A few weeks ago, I published a piece which included eight shows to look out for in 2020. It was stiff competition, but there was absolutely no reason why The Bridges of Madison County, which is currently playing at Artistry, wouldn’t be on that list. Artistry continues to gain more and more momentum with their visually stunning and superbly cast productions. As a huge Meryl Streep fan, who starred in the movie version, I was excited to finally get a chance to see this show and hear the score that I heard so many positive things about.
The Bridges of Madison County takes place in a small town in Iowa. Francesca Johnson has made a home and a life in rural America after leaving her home in Italy as a young woman. She’s now married to her husband Bud Johnson and has two children, Michael and Carolyn. Her life is the same, day in and day out until her family goes to a state fair which leaves her home alone for a few days. Her life takes a twist after meeting Robert, a National Geographic photographer who is in town on assignment. As she begins seeing Robert more and more, she soon must make a difficult decision which includes a once-in-a-lifetime love.
Artistry has a fairly wide and deep stage, which is a huge advantage to them for many shows. I enjoyed that with this one, scenic designer Rick Polenek used the open space to his advantage. It never felt cluttered, the set was simple just like Iowa. It featured rolling set pieces to convey a few scenes as well as a backdrop featuring wide open spaces and hills of Iowa. However, very often it was just the open air of the stage which I loved. The show already lends such a gorgeous story that it doesn’t need an extravagant set. The scenery blends beautifully with Mike Kittel’s lighting design that fully captures the sun from when it sets and rises.

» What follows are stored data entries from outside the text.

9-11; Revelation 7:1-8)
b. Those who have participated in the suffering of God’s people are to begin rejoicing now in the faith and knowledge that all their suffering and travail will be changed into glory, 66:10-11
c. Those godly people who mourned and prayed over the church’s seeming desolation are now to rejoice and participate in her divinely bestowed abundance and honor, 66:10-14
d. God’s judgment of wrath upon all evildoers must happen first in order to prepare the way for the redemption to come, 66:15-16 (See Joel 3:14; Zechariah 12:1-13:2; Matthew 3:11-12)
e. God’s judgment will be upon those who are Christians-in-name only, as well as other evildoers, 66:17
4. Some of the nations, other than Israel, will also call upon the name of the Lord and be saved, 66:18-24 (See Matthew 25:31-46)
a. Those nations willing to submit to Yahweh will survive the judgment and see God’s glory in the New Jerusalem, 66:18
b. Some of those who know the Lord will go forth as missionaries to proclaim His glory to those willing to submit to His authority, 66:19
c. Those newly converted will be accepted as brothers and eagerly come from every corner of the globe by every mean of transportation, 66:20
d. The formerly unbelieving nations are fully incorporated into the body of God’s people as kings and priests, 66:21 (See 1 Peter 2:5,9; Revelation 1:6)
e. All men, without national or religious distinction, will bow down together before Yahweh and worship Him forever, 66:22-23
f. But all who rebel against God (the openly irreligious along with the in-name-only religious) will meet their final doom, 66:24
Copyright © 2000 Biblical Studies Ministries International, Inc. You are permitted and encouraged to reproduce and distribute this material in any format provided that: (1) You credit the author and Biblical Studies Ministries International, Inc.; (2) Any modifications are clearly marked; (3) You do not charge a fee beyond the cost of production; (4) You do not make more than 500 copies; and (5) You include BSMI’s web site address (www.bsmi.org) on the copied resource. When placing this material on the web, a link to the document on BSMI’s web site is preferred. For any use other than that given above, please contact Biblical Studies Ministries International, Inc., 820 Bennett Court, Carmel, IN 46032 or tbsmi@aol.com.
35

Director Benjamin McGovern has cast a group of performers that all perfectly incorporate the Americana and rural America vibe that this show brings. Some characters, for people outside of the Midwest, you’d think were caricatures, like Wendy Short-Hays who plays Marge, the nosey neighbor. This role specifically felt very Midwestern. I think we’ve all had that neighbor, maybe you were or are that neighbor, who spies on everyone with binoculars out from the front window. Short-Hays had the entire audience in stitches from familiarity.

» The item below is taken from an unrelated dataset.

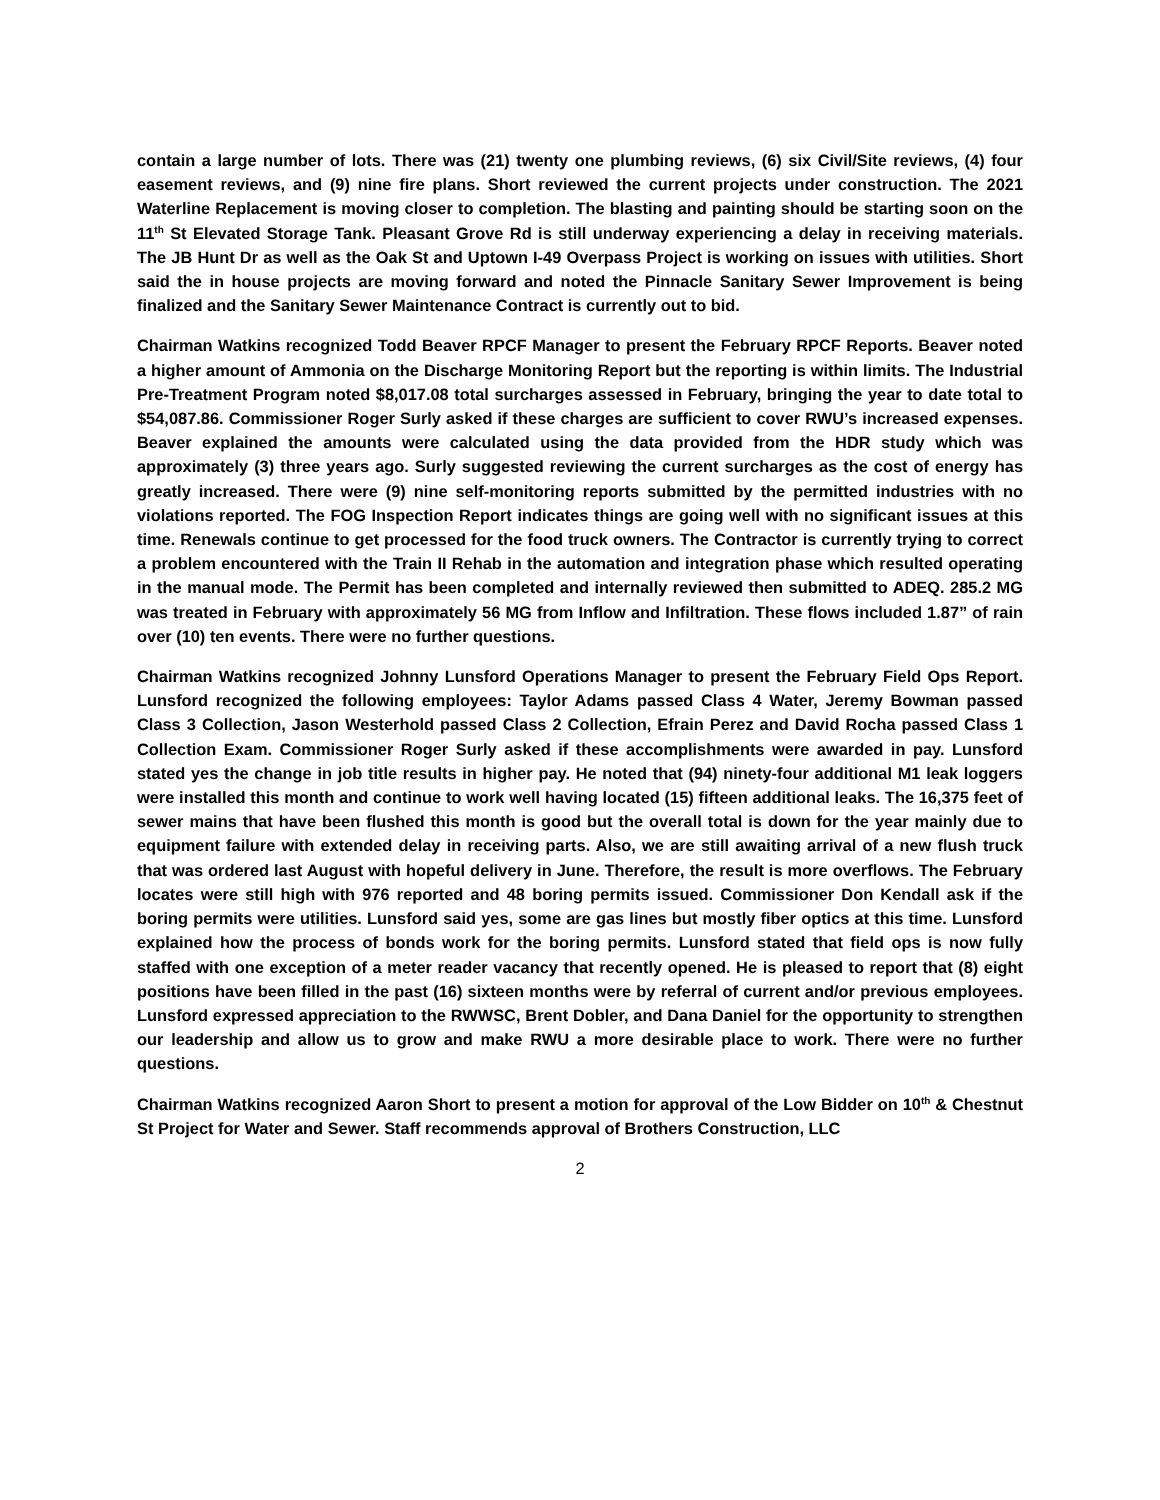contain a large number of lots. There was (21) twenty one plumbing reviews, (6) six Civil/Site reviews, (4) four easement reviews, and (9) nine fire plans. Short reviewed the current projects under construction. The 2021 Waterline Replacement is moving closer to completion. The blasting and painting should be starting soon on the 11<sup>th</sup> St Elevated Storage Tank. Pleasant Grove Rd is still underway experiencing a delay in receiving materials. The JB Hunt Dr as well as the Oak St and Uptown I-49 Overpass Project is working on issues with utilities. Short said the in house projects are moving forward and noted the Pinnacle Sanitary Sewer Improvement is being finalized and the Sanitary Sewer Maintenance Contract is currently out to bid.
Chairman Watkins recognized Todd Beaver RPCF Manager to present the February RPCF Reports. Beaver noted a higher amount of Ammonia on the Discharge Monitoring Report but the reporting is within limits. The Industrial Pre-Treatment Program noted $8,017.08 total surcharges assessed in February, bringing the year to date total to $54,087.86. Commissioner Roger Surly asked if these charges are sufficient to cover RWU’s increased expenses. Beaver explained the amounts were calculated using the data provided from the HDR study which was approximately (3) three years ago. Surly suggested reviewing the current surcharges as the cost of energy has greatly increased. There were (9) nine self-monitoring reports submitted by the permitted industries with no violations reported. The FOG Inspection Report indicates things are going well with no significant issues at this time. Renewals continue to get processed for the food truck owners. The Contractor is currently trying to correct a problem encountered with the Train II Rehab in the automation and integration phase which resulted operating in the manual mode. The Permit has been completed and internally reviewed then submitted to ADEQ. 285.2 MG was treated in February with approximately 56 MG from Inflow and Infiltration. These flows included 1.87” of rain over (10) ten events. There were no further questions.
Chairman Watkins recognized Johnny Lunsford Operations Manager to present the February Field Ops Report. Lunsford recognized the following employees: Taylor Adams passed Class 4 Water, Jeremy Bowman passed Class 3 Collection, Jason Westerhold passed Class 2 Collection, Efrain Perez and David Rocha passed Class 1 Collection Exam. Commissioner Roger Surly asked if these accomplishments were awarded in pay. Lunsford stated yes the change in job title results in higher pay. He noted that (94) ninety-four additional M1 leak loggers were installed this month and continue to work well having located (15) fifteen additional leaks. The 16,375 feet of sewer mains that have been flushed this month is good but the overall total is down for the year mainly due to equipment failure with extended delay in receiving parts. Also, we are still awaiting arrival of a new flush truck that was ordered last August with hopeful delivery in June. Therefore, the result is more overflows. The February locates were still high with 976 reported and 48 boring permits issued. Commissioner Don Kendall ask if the boring permits were utilities. Lunsford said yes, some are gas lines but mostly fiber optics at this time. Lunsford explained how the process of bonds work for the boring permits. Lunsford stated that field ops is now fully staffed with one exception of a meter reader vacancy that recently opened. He is pleased to report that (8) eight positions have been filled in the past (16) sixteen months were by referral of current and/or previous employees. Lunsford expressed appreciation to the RWWSC, Brent Dobler, and Dana Daniel for the opportunity to strengthen our leadership and allow us to grow and make RWU a more desirable place to work. There were no further questions.
Chairman Watkins recognized Aaron Short to present a motion for approval of the Low Bidder on 10<sup>th</sup> & Chestnut St Project for Water and Sewer. Staff recommends approval of Brothers Construction, LLC
2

I appreciated McGovern’s casting to even give many of the ensemble members multiple times to shine in various roles, like Becca Hart and Lydia Wagner, who each had solo musical moments that showed off their delightful voices. Ryan London Levin, who plays Michael Johnson, brought a nice amount of comedy to various scenes which helped the plot from getting too heavy. Levin also has such a wonderful and crisp tenor belt that I’m looking forward to seeing him in a leading role again soon. Alyson Enderle, who plays Carolyn Johnson, reminded me of Jodie Comer from the show Killing Eve. She had such comedic facial expressions that also helped keep the plot from getting too heavy for the whole time. Together they were comedic gold.

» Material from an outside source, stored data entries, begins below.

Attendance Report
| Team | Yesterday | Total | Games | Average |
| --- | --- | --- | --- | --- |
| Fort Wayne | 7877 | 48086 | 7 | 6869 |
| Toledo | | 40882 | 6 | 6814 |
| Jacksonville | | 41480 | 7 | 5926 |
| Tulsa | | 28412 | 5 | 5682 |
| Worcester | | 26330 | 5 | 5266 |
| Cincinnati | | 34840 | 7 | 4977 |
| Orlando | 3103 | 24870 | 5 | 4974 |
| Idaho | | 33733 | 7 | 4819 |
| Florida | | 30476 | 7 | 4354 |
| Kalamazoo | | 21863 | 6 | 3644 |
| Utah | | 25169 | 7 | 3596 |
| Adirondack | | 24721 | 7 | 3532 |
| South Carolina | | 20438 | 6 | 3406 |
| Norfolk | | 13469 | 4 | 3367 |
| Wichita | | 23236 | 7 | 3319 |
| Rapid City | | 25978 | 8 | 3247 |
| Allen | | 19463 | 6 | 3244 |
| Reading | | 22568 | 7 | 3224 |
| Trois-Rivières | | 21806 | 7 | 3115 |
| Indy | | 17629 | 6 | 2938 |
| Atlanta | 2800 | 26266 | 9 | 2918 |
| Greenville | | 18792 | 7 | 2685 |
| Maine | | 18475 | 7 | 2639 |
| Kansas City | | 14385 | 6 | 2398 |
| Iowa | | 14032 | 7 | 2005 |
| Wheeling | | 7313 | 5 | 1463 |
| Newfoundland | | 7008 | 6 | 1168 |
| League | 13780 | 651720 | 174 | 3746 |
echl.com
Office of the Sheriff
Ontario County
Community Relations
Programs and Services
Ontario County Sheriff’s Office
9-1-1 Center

The production really comes alive with the addition of Jennifer Baldwin Peden as Francesca Johnson and Eric Morris as Robert Kincaid. Baldwin Peden has an angelic soprano voice that is such a nice change of pace from the big brassy belts that many of us see in musical theatre. It’s a nice reminder that soprano roles are important to musical theatre. Her ability to portray such emotions through her voice is masterful to watch. The soprano notes also meld so well with the boisterous and rich baritone voice that Eric Morris has.
Separate, they are fantastic but together they are electric. A basic thing I always remember about acting is that it’s all about listening and reacting, a simple lesson and yet many times we forget. These two leads have it nailed perfectly in each and every scene. Their romance is never rushed either, we see it blossom and slowly burn through each scene as it builds more and more. They also keep us guessing all the way to the end. I truly couldn’t figure out what decision Francesca would make. Often times we can really guess and figure out the rest of the plot by the beginning of the second act, however this one kept me guessing.
The Bridges of Madison County is nothing without the score that Jason Robert Brown wrote. As theatre critics, we often use the term “sweeping score”; however, there is no other way to describe it. The lush strings and full bodied music make this show so unique and one of a kind. It features songs that remind of us our beloved Minnesota State Fair, the hills of the Midwest and the love that we share for each other. It’s completely embodied in Americana culture.
The Bridges of Madison County is another triumph for Artistry. It’s surprising that it’s not produced more in the Twin Cities. Who knows when it’ll be produced again, which is all the more reason to rush out see it soon before it closes.